Key Experimental Results¶
Main Results¶
| Task | Method | Key Metric | Notes |
|---|---|---|---|
| Multi-turn dialogue + motion | ViBES | Best on dialogue-motion alignment / behavior quality / social appropriateness | Comprehensive benchmark |
| Co-speech gesture | ViBES | SOTA | On BEAT2 benchmark |
| Text-to-motion | ViBES | SOTA | On HumanML3D benchmark |
Ablation Study¶
| Configuration | Effect | Notes |
|---|---|---|
| Enable facial↔body attention | No improvement | Facial/body are independent once conditioned on TS |
| Remove Fractional RoPE | Temporal alignment degrades | Confirms importance of precise temporal encoding |
| Two-stage (LLM + motion generator) | Poor consistency | No shared dialogue state |
Key Findings¶
- Hard modal routing combined with unidirectional cross-attention (facial/body→TS) is the most effective architectural choice, outperforming bidirectional or fully connected attention.

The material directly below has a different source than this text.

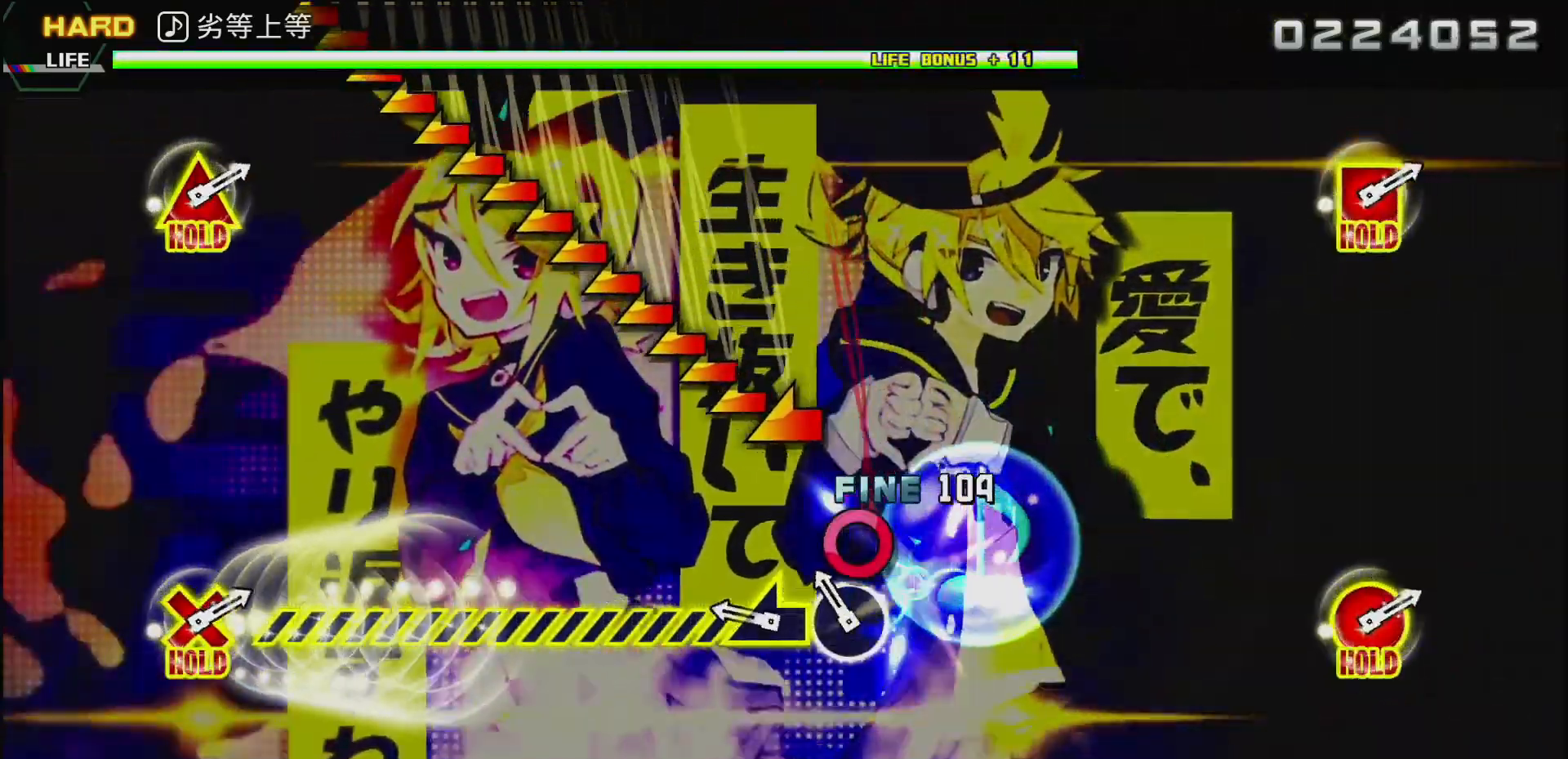
{"buttons": [], "left_stick": "left", "right_stick": "center", "events": [[33, "CIRCLE", "down"], [150, "CIRCLE", "up"], [200, "left_stick", "left"]]}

- Monocular 3D motion recovered from YouTube is noisy, yet meaningful conversational behavior patterns can still be learned at scale.

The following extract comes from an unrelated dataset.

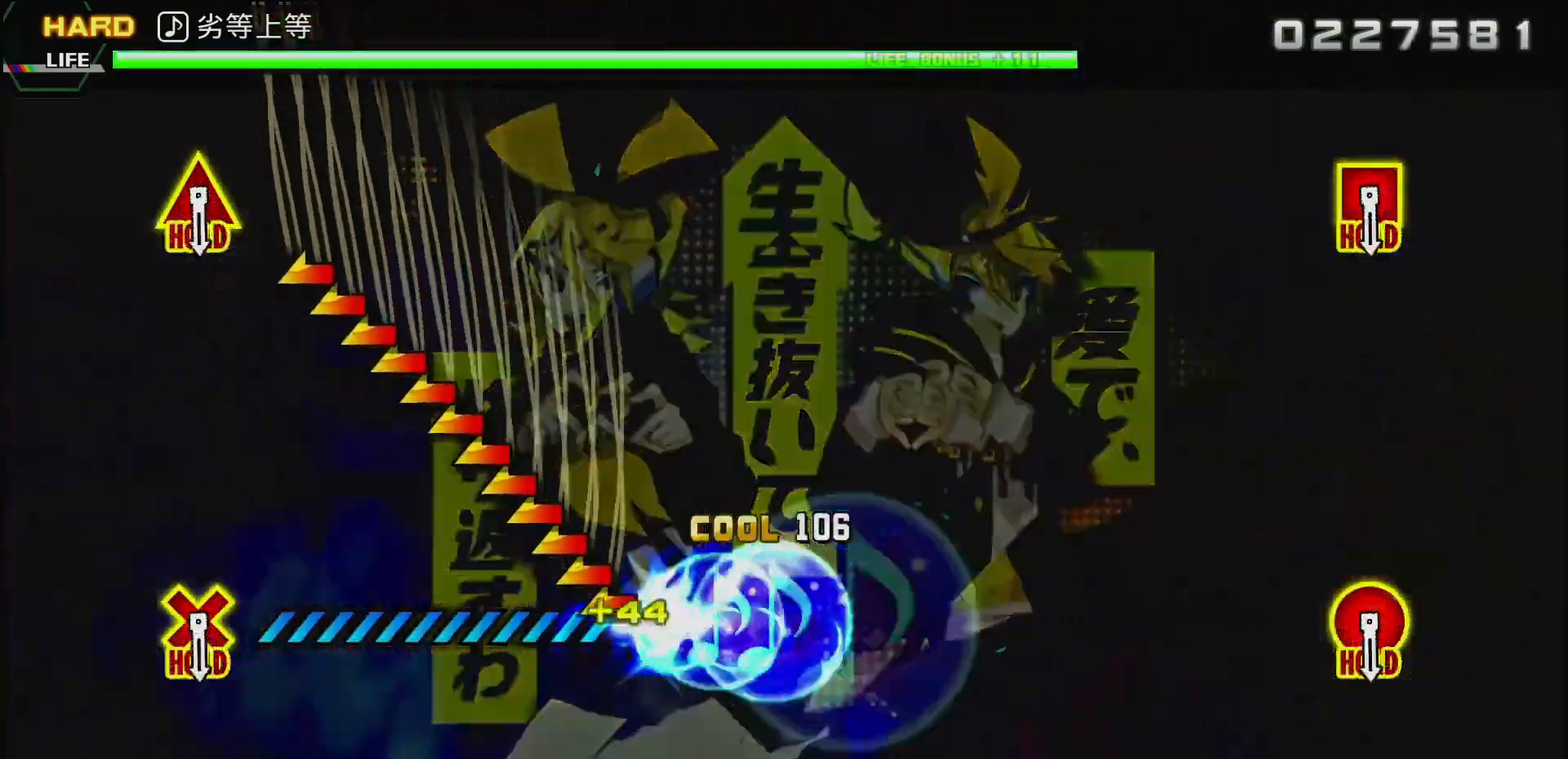
{"buttons": [], "left_stick": "left", "right_stick": "center", "events": []}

- Fractional RoPE is critical for maintaining multimodal temporal synchronization.
Highlights & Insights¶
- Elevating non-verbal behavior from "modality translation" to "agent behavior": ViBES not only generates speech-synchronized gestures but also comprehends and executes natural language motion instructions — a qualitative shift from generation to intelligence.
- Frozen pretrained LLM + lightweight sidecar experts as an architectural paradigm: avoids the astronomical data and compute requirements of training a three-modality model from scratch, and is generalizable to the introduction of other new modalities.
- Fractional RoPE elegantly resolves the temporal alignment problem across multi-rate modalities, offering a more principled solution than frame resampling.
Limitations & Future Work¶
- 3D motion is recovered from monocular YouTube videos, limiting quality due to occlusion and depth ambiguity.
- No direct interaction modeling between face and body may miss subtle social signals such as gaze–gesture coordination.
- Cache file truncation limits access to complete experimental data.
- Only single-agent scenarios are supported; multi-person interaction is not addressed.
Related Work & Insights¶
- vs. LoM/SOLAMI: Perform only modality alignment without an LLM reasoning backbone; do not support motion instructions.
- vs. Co-speech methods: Perform audio→motion translation only, without dialogue understanding.
- vs. Two-stage systems: Lack a unified strategy and shared dialogue state.
Rating¶
- Novelty: ⭐⭐⭐⭐⭐ First 3D agent to unify conversational intelligence with embodied behavior; MoME + Fractional RoPE design is elegant.
- Experimental Thoroughness: ⭐⭐⭐⭐ Multi-task evaluation with ablations (cache truncation leaves some data incomplete).
- Writing Quality: ⭐⭐⭐⭐⭐ Problem formulation is clear; architecture description is thorough.
- Value: ⭐⭐⭐⭐⭐ Opens a new direction for embodied conversational AI; dataset and framework offer significant contributions to the community.